The create script for the new table is available in the “Saved queries” section of your workgroup. You can either run it from the saved queries or execute it manually.
Please follow the appropriate link below.
Instructions to execute saved query
Start by clicking on the Saved queries tab
Double click on the query that has Step-2
Ensure the workgroup is V2EngineWorkGroup
and click on the Run query
Instructions to execute manually
Open the Athena query editor, make sure you are in the V2EngineWorkGroup
workgroup and execute the below query
CREATE TABLE default.amazon_reviews_with_language
WITH (format='parquet') AS
USING EXTERNAL FUNCTION detect_dominant_language(col1 VARCHAR) RETURNS VARCHAR LAMBDA 'textanalytics-udf'
SELECT *, detect_dominant_language(review_body) AS language
The above step creates the new table, amazon_reviews_with_language
. Let us run the below query to list all languages, sorted by their occurrence count.

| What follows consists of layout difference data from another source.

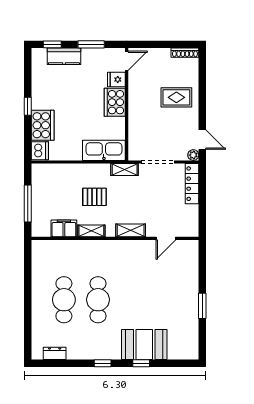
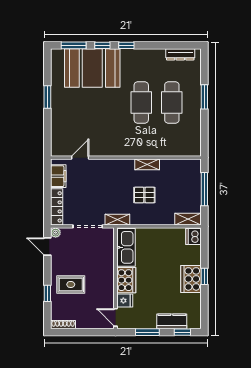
door: (127, 61) -> (115, 317), hinge flipped
window: (202, 87) -> (47, 293), added
cooker: (43, 125) -> (191, 279), moved
kitchen sink: (104, 150) -> (126, 247), moved, turned -90
filing cabinet: (64, 228) -> (58, 176), moved, turned -90
shelving: (131, 230) -> (188, 219), moved
window: (28, 306) -> (204, 97), added
booth: (144, 344) -> (92, 68), width x1.36, depth x1.42
dresser: (55, 353) -> (180, 54), width x1.44
window: (103, 363) -> (126, 45), moved
window: (173, 363) -> (74, 45), added

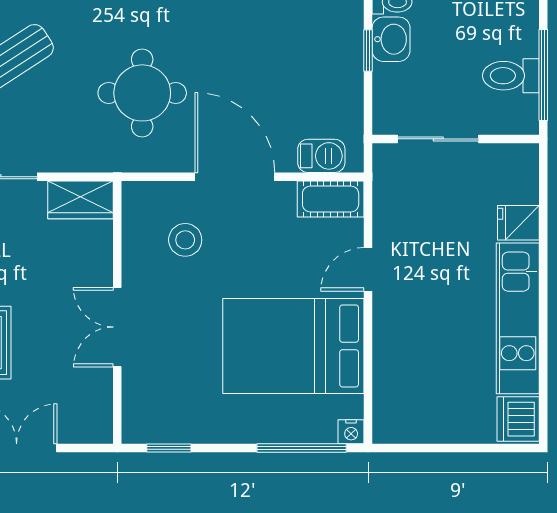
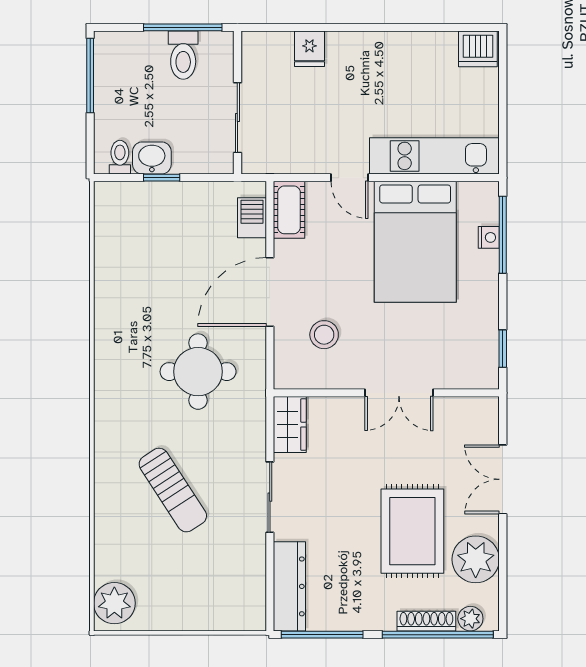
kitchen unit: (518, 318) -> (434, 156), moved, turned 180
nightstand: (351, 432) -> (489, 237), moved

SELECT language, count(*) AS count FROM default.amazon_reviews_with_language GROUP BY language ORDER BY count DESC;
What just happened
We invoked the textanalytics-udf
Lambda function and used detect_dominant_language method
inside the function to detect the language in 2000 fields inside the review_body
column of the main table. The results where then written into a new column named language
The Lambda function invoked Comprehend APIs to detect the dominant language.